Powder metallurgy is another method of producing parts that includes other engineering materials such as ceramics and polymers in addition to metals. Among the forming methods, powder metallurgy is a relatively new method. In this method of pouring powder into a mold and combining it with a binder, a piece known as a raw piece is obtained. By placing this piece under a high temperature below the melting point, a process known as sintering occurs. In this process, the bonding agent evaporates and the particles stick together and the final part is formed.

Depending on the type of process and the type of raw material, different methods can be considered for powder metallurgy. The most important methods developed based on the type of raw material are:

Powder Injection Molding (PIM)

Metal Injection Molding (MIM)

Ceramic Injection Molding (CIM)


Welding is the process of connecting metal parts to each other by heating the contact area until it melts with a paste. (Although today, with new welding methods, ceramics and polymers can also be welded). In this case, the atoms of the welded parts penetrate each other and create a strong connection.

Today, various welding methods have been developed, which can be divided into 4 general categories:

Pressure welding

fusion welding

Yellow welding



Machining is a method of shaping materials by turning and cutting. This work is done by cutting and turning tools and machines. In shearing, scissors are used with a cutting tool to break the metal. In turning, lathes, milling machines, drills, turning plates, grinding and drilling are used to achieve products. Usually these parts are products of casting, forging or rolling processes.

Additive Manufacturing

Sintering or melting of amorphous metal powder in a three-dimensional space to create a piece with the final shape. (Read more about additive manufacturing)

Post Processing

After producing parts, in order to achieve mechanical, chemical or better appearance, we subject them to an operation called post-processing. This operation aims to reduce the internal stresses of the parts, increase their hardness and strength, reduce the surface roughness, and in general includes all the operations that turn the parts into usable products. In this section, we mention some of the most important of these processes:

heat treatment

Heat treatment is done to change the physical and mechanical properties of metals. Change in properties such as strength, density, hardness, toughness and corrosion resistance. The most famous heat treatments that are used today are Annealing, Precipitation Hardening, Quenching and Tempering.

Surface treatment

In many production methods, the part is not ready for consumption directly after production. Surface engineering operations are performed for three purposes.

Beautification (such as shot blasting or painting)

Increasing surface mechanical properties (such as shot peening or surface hardening)

Increasing corrosion resistance (such as anodizing, painting)

Test & Analysis

An important part of the activities of metallurgists is the analysis and testing of metal products.
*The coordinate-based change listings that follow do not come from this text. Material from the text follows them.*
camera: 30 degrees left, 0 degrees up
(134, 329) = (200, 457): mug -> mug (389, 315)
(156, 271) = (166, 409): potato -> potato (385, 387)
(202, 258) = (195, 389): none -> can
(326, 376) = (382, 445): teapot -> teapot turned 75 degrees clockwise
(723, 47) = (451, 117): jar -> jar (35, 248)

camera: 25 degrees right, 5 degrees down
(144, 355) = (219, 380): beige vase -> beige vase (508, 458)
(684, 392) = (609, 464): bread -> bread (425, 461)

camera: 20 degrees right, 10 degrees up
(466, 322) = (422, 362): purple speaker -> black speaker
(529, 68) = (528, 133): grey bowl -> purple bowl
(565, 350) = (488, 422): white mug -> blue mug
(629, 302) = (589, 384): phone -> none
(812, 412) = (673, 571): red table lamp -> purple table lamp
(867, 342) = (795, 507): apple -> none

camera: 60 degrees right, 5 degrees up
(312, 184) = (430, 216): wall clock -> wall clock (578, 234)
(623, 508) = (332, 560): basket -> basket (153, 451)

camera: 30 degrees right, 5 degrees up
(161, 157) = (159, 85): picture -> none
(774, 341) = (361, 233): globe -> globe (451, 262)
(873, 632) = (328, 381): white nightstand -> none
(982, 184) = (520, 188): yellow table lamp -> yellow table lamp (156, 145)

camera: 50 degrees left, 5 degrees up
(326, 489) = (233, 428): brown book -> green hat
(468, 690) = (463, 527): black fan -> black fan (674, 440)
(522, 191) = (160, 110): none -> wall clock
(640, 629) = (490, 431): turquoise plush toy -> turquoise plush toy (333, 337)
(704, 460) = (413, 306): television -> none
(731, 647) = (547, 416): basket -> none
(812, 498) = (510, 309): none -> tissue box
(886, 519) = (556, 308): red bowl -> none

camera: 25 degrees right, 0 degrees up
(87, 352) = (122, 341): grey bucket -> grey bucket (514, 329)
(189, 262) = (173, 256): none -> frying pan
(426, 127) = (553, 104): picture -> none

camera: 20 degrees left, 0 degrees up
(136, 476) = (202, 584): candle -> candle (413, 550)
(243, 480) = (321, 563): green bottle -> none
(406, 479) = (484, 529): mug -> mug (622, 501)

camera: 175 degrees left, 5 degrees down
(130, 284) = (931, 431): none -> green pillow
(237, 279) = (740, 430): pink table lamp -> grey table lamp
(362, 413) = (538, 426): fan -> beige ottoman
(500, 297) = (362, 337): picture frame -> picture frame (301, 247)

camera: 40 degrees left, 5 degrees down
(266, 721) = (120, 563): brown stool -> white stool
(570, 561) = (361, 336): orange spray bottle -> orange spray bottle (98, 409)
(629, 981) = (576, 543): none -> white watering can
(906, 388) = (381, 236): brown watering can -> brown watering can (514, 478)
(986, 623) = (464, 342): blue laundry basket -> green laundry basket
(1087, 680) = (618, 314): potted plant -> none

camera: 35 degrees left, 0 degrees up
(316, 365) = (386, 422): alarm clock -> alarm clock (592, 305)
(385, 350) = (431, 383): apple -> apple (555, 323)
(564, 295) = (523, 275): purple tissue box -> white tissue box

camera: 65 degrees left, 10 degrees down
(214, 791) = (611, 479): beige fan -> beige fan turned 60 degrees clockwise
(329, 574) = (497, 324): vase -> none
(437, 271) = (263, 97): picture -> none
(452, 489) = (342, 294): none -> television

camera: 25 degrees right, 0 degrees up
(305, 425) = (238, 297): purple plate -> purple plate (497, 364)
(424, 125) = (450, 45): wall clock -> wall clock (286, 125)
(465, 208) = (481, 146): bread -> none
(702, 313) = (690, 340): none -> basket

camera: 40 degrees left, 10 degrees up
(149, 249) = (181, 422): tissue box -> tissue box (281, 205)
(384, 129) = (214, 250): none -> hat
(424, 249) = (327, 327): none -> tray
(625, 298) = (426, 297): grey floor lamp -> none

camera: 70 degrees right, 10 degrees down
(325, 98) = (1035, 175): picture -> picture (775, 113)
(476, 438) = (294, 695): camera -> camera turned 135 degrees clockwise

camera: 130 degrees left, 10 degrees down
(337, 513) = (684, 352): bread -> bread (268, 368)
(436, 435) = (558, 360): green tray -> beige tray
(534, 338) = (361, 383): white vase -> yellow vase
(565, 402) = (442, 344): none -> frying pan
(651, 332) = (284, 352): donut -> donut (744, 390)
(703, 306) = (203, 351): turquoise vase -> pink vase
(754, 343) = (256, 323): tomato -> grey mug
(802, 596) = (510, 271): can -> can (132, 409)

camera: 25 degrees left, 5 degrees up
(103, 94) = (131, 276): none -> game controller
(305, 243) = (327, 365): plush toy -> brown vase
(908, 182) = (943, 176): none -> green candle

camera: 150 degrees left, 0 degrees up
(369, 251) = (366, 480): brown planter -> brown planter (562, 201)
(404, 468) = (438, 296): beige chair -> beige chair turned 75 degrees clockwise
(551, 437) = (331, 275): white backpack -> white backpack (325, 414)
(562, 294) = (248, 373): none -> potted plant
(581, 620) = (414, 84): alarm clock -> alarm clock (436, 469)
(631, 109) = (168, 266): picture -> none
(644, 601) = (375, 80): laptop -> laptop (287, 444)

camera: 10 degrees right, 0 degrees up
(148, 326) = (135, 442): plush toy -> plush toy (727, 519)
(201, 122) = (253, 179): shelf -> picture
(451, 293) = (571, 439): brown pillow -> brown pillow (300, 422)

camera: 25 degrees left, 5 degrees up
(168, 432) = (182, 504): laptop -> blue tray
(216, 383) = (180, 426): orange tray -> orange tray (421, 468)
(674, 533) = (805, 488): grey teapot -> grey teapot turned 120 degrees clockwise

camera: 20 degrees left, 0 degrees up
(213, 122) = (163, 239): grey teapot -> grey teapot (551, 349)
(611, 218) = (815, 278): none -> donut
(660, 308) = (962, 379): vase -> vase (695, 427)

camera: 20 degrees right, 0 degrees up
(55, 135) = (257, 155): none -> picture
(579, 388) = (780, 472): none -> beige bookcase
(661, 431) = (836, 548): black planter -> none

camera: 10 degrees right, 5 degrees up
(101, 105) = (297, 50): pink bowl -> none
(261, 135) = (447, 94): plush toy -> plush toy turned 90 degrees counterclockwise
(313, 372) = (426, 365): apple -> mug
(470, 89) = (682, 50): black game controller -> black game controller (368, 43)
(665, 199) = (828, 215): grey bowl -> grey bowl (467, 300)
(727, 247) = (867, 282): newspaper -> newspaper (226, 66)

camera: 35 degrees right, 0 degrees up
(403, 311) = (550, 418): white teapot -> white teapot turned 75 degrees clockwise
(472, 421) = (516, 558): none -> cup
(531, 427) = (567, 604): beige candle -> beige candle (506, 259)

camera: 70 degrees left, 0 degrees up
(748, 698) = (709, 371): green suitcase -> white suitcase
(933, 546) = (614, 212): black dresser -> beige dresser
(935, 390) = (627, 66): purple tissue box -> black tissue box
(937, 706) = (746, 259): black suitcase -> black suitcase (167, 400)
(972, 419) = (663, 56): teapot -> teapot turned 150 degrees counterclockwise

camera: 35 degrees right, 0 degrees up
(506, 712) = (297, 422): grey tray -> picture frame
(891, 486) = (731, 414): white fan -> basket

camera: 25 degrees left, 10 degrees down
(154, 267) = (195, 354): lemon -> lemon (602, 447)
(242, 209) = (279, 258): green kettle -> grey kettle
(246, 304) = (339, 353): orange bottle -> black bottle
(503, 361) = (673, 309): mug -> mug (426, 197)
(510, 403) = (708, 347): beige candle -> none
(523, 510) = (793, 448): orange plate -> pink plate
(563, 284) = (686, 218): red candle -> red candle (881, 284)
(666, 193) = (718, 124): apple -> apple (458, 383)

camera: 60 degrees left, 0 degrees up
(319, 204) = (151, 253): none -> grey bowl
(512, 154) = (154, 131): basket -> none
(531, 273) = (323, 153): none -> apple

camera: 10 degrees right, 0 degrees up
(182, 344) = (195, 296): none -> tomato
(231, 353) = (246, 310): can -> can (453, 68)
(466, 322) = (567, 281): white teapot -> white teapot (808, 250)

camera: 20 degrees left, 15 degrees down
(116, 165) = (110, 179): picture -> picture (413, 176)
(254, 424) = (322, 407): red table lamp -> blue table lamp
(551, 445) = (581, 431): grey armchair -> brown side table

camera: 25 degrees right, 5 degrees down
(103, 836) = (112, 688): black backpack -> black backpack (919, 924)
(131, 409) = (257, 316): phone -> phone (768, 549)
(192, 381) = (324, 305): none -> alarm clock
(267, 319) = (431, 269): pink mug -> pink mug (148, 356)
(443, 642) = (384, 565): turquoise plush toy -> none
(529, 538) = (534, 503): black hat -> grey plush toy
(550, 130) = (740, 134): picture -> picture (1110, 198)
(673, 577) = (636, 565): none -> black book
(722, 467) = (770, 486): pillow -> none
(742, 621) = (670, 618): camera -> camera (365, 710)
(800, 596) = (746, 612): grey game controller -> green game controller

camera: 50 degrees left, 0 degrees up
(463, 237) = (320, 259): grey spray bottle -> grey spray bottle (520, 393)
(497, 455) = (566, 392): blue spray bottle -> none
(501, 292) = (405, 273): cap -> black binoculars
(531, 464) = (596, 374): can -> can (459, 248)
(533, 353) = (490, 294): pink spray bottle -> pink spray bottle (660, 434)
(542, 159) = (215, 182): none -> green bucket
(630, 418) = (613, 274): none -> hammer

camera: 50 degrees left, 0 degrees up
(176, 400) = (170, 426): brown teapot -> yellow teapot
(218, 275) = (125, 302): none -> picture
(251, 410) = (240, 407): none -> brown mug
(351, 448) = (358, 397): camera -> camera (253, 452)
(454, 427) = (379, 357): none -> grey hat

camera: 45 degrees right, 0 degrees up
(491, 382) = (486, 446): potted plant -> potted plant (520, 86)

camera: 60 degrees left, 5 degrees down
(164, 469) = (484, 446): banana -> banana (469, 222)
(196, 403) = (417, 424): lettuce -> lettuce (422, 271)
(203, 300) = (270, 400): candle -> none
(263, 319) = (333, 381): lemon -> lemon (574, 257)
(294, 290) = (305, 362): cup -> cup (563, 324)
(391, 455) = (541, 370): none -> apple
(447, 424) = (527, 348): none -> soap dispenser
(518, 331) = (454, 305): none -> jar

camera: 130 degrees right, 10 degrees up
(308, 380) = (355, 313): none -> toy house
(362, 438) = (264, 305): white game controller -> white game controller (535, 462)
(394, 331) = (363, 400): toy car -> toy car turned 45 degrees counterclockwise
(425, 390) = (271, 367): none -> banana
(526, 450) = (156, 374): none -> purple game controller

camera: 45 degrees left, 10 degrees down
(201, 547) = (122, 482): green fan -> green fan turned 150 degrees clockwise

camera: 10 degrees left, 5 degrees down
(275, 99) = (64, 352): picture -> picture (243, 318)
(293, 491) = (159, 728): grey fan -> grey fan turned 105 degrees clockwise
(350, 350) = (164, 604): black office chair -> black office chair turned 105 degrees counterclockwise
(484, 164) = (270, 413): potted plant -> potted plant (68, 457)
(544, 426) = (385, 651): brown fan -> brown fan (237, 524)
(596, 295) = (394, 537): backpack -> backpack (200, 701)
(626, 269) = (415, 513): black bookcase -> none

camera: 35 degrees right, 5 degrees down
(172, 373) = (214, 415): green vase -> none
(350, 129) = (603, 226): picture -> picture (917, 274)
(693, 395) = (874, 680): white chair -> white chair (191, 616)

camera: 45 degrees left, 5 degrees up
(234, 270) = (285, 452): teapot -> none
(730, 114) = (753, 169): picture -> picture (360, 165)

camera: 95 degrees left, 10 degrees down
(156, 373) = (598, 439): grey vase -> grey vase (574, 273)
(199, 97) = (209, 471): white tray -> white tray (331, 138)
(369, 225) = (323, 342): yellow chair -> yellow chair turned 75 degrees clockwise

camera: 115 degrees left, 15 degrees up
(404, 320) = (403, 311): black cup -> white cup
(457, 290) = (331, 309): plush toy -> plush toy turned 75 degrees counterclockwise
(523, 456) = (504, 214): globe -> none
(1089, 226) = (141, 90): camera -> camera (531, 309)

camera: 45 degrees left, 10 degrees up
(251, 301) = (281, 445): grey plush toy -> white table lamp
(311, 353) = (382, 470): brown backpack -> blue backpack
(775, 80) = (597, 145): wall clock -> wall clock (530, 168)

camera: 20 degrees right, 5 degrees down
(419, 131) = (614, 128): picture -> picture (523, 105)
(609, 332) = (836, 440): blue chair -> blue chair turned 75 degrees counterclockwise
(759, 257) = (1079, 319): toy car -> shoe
Metal analysis methods can be divided into the following three categories:

Elemental analysis: with the aim of detecting the type and amount of elements in the sample (such as quantum analysis)

Phase analysis: with the aim of detecting the type and amount of phases in the sample (such as XRD)

Microstructural analysis: with the aim of examining the microscopic microstructure of the sample (such as metallography)

In order to ensure that the required properties are obtained, metal products are subjected to tests after production, which are divided as follows.

Mechanical tests (hardness, pressure, tension, impact, fatigue, etc.)